Un moment plus tard, tout le monde était réuni chez Gilles autour d’un grand pot de café odorant comme savait admirablement le préparer Niklaus et Mlle Marjon, oubliant pour la première fois de sa vie ses devoirs religieux et ses principes, mettait Gilles au courant de ce qui s’était passé l’avant-veille et qui tenait, à vrai dire, en peu de mots : à la nuit noire, des hommes masqués avaient envahi le jardin et l’avaient enfermée chez elle en la menaçant de brûler sa maison si elle bougeait seulement le petit doigt.

— Quelque chose a-t-il pu vous suggérer qui pouvaient être ces hommes ?

— Non. Je n’ai remarqué que les yeux noirs de leur chef qui étincelaient derrière les trous de son masque et son allure générale qui était celle d’un gentilhomme. Il était grand avec une voix assez métallique… ah !… et un léger accent qui pouvait venir du Midi. Mais je n’ai guère eu le temps d’en voir davantage.

— Vous avez dû avoir une peur horrible ! Je suis navré…

Mais elle se mit à rire tandis qu’un œil singulièrement batailleur brillait malignement sous ses coiffes de dentelle.

— Il ne faut pas ! Je n’ai pas eu peur un seul instant ! Voyez-vous, je ne déteste ni l’odeur de la poudre… ni celle du tabac si vous voulez tout savoir, fit-elle en tendant sa tasse à Niklaus pour qu’il la resservît ; je me suis laissé enfermer chez moi sans mot dire mais, par l’escalier intérieur, j’ai été prévenir Monsieur Pongo. Je dois dire qu’il a eu une réaction intéressante.

— Laquelle, mon Dieu ?

— Il s’est déshabillé ! En un rien de temps j’ai eu sous les yeux un véritable chef indien… moins les plumes bien entendu !

— Vêtements pas commodes pour glisser dans feuillage sans faire bruit, coupa l’incriminé. Pongo sortir facilement par fenêtre cuisine, descendre dans buisson et réussir à quitter jardin sans que personne voir ou entendre.

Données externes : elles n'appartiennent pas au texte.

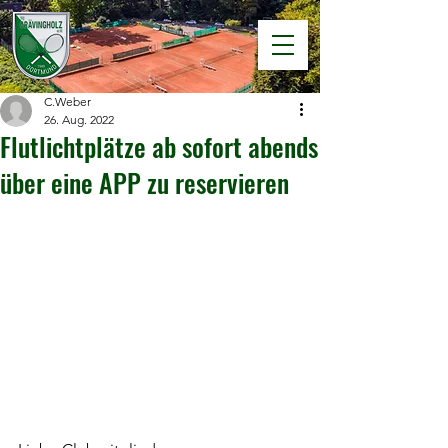
C.Weber
26. Aug. 2022
Flutlichtplätze ab sofort abends
über eine APP zu reservieren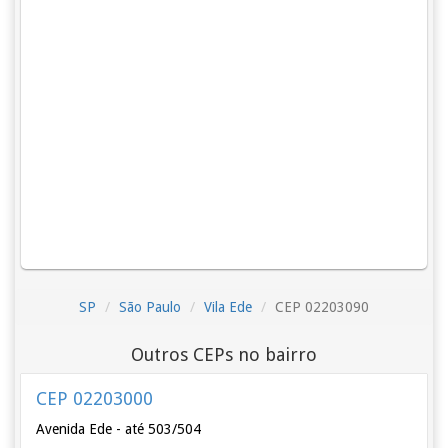
SP
São Paulo
Vila Ede
CEP 02203090
Outros CEPs no bairro
CEP 02203000
Avenida Ede - até 503/504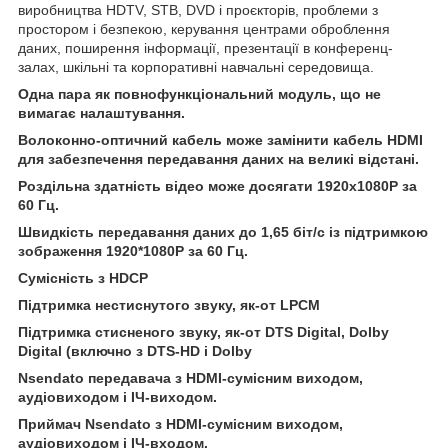
виробництва HDTV, STB, DVD і проєкторів, проблеми з
простором і безпекою, керування центрами оброблення
даних, поширення інформації, презентації в конференц-
залах, шкільні та корпоративні навчальні середовища.
Одна пара як повнофункціональний модуль, що не
вимагає налаштування.
Волоконно-оптичний кабель може замінити кабель HDMI
для забезпечення передавання даних на великі відстані.
Роздільна здатність відео може досягати 1920х1080P за
60 Гц.
Швидкість передавання даних до 1,65 біт/с із підтримкою
зображення 1920*1080P за 60 Гц.
Сумісність з HDCP
Підтримка нестиснутого звуку, як-от LPCM
Підтримка стисненого звуку, як-от DTS Digital, Dolby
Digital (включно з DTS-HD і Dolby
Nsendato передавача з HDMI-сумісним виходом,
аудіовиходом і ІЧ-виходом.
Приймач Nsendato з HDMI-сумісним виходом,
аудіовиходом і ІЧ-входом.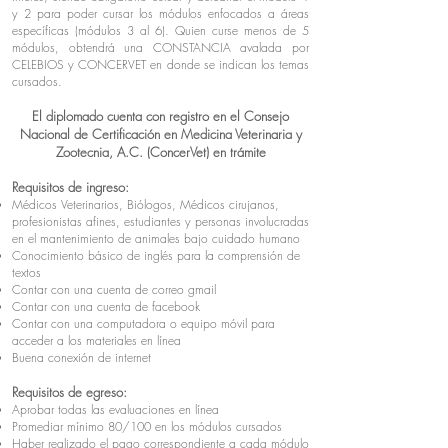
y 2 para poder cursar los módulos enfocados a áreas
específicas (módulos 3 al 6). Quien curse menos de 5
módulos, obtendrá una CONSTANCIA avalada por
CELEBIOS y CONCERVET en donde se indican los temas
cursados.
​El diplomado cuenta con registro en el Consejo
Nacional de Certificación en Medicina Veterinaria y
Zootecnia, A.C. (ConcerVet) en trámite
Requisitos de ingreso:
Médicos Veterinarios, Biólogos, Médicos cirujanos,
profesionistas afines, estudiantes y personas involucradas
en el mantenimiento de animales bajo cuidado humano
Conocimiento básico de inglés para la comprensión de
textos
Contar con una cuenta de correo gmail
Contar con una cuenta de facebook
Contar con una computadora o equipo móvil para
acceder a los materiales en línea
Buena conexión de internet
Requisitos de egreso:
Aprobar todas las evaluaciones en línea
Promediar mínimo 80/100 en los módulos cursados
Haber realizado el pago correspondiente a cada módulo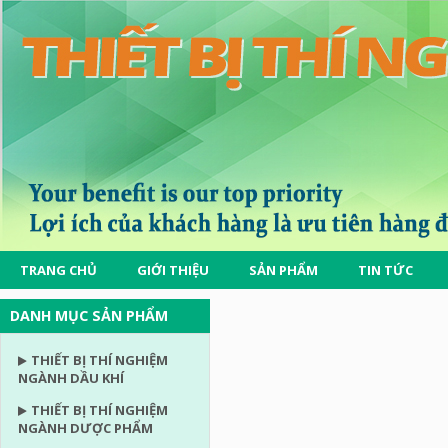
TRANG CHỦ
GIỚI THIỆU
SẢN PHẨM
TIN TỨC
DANH MỤC SẢN PHẨM
THIẾT BỊ THÍ NGHIỆM
NGÀNH DẦU KHÍ
THIẾT BỊ THÍ NGHIỆM
NGÀNH DƯỢC PHẨM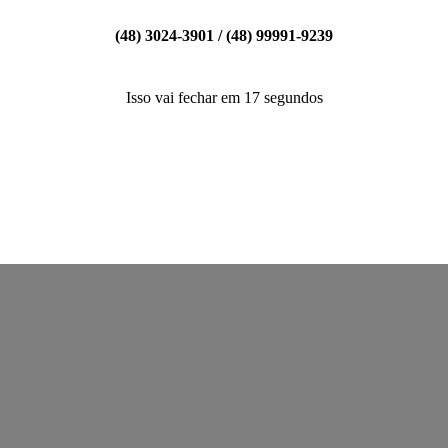
(48) 3024-3901 / (48) 99991-9239
Isso vai fechar em
17
segundos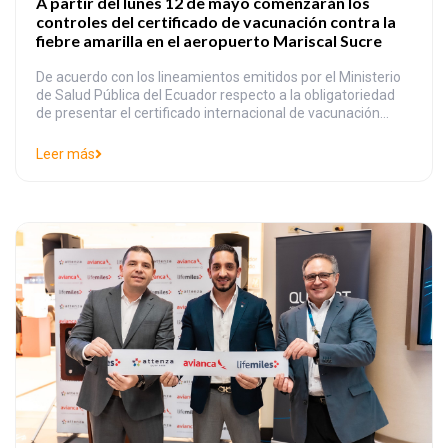
A partir del lunes 12 de mayo comenzarán los
controles del certificado de vacunación contra la
fiebre amarilla en el aeropuerto Mariscal Sucre
De acuerdo con los lineamientos emitidos por el Ministerio
de Salud Pública del Ecuador respecto a la obligatoriedad
de presentar el certificado internacional de vacunación
contra la fiebre amarilla para viajeros procedentes de
Colombia, Perú, Bolivia y Brasil que ingresen al territorio
Leer más
ecuatoriano, los controles comenzarán el lunes 12 de
mayo. Corporación Quiport recuerda a la […]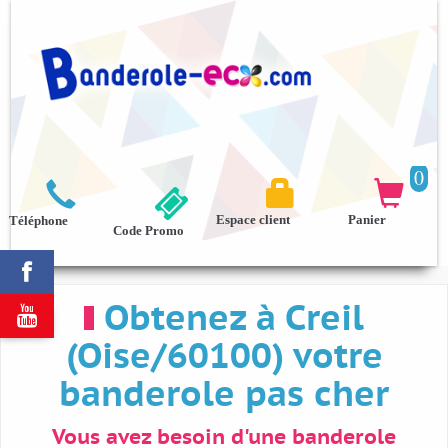
0



Espace client
Panier
Téléphone
Code Promo

Obtenez à Creil

(Oise/60100) votre
banderole pas cher
Vous avez besoin d'une banderole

— Il ne devrait jamais s’habiller comme tout le monde ! remarqua Ulrich-August en riant. Le costume d’Adam lui va beaucoup mieux ! Quand je l’ai vu arriver ainsi, j’ai seulement regretté la peinture et les plumes… et aussi que ma propriétaire résidât trop loin ! Ça l’aurait tuée !

— Car, bien sûr, il est allé tout droit te prévenir ?

— Natürlich ! Je venais de rentrer. J’ai pris mon épée, Niklaus un couteau de cuisine et un pistolet.

— Ensuite, continua Mlle Marjon peu disposée à céder la vedette, le baron et son valet sont allés à côté, chez l’aubergiste Lolandre où soupaient quelques-uns de ces Messieurs les Suisses.

— Avec Pongo toujours tout nu ? Vous avez dû avoir un succès !

— Je lui avais prêté une culotte ! précisa vertueusement Winkleried.

— Tout ce monde est revenu en force, acheva la propriétaire et en un clin d’œil le jardin a été nettoyé. Les envahisseurs se sont enfuis en désordre, emportant leur honte et un ou deux blessés qui avaient quelque peine à marcher.

Ulrich-August avait alors remercié ses camarades après quelques libations au ratafia de coings et à l’anisette des Indes généreusement offerts par la vieille demoiselle puis, Tournemine ne reparaissant toujours pas, il avait tenu avec Mlle Marjon, Niklaus et Pongo une manière de conseil de guerre restreint aux termes duquel on s’était réparti les gardes pour veiller jusqu’à ce que Gilles fût de retour. Mais la nuit s’était écoulée sans ramener le jeune homme.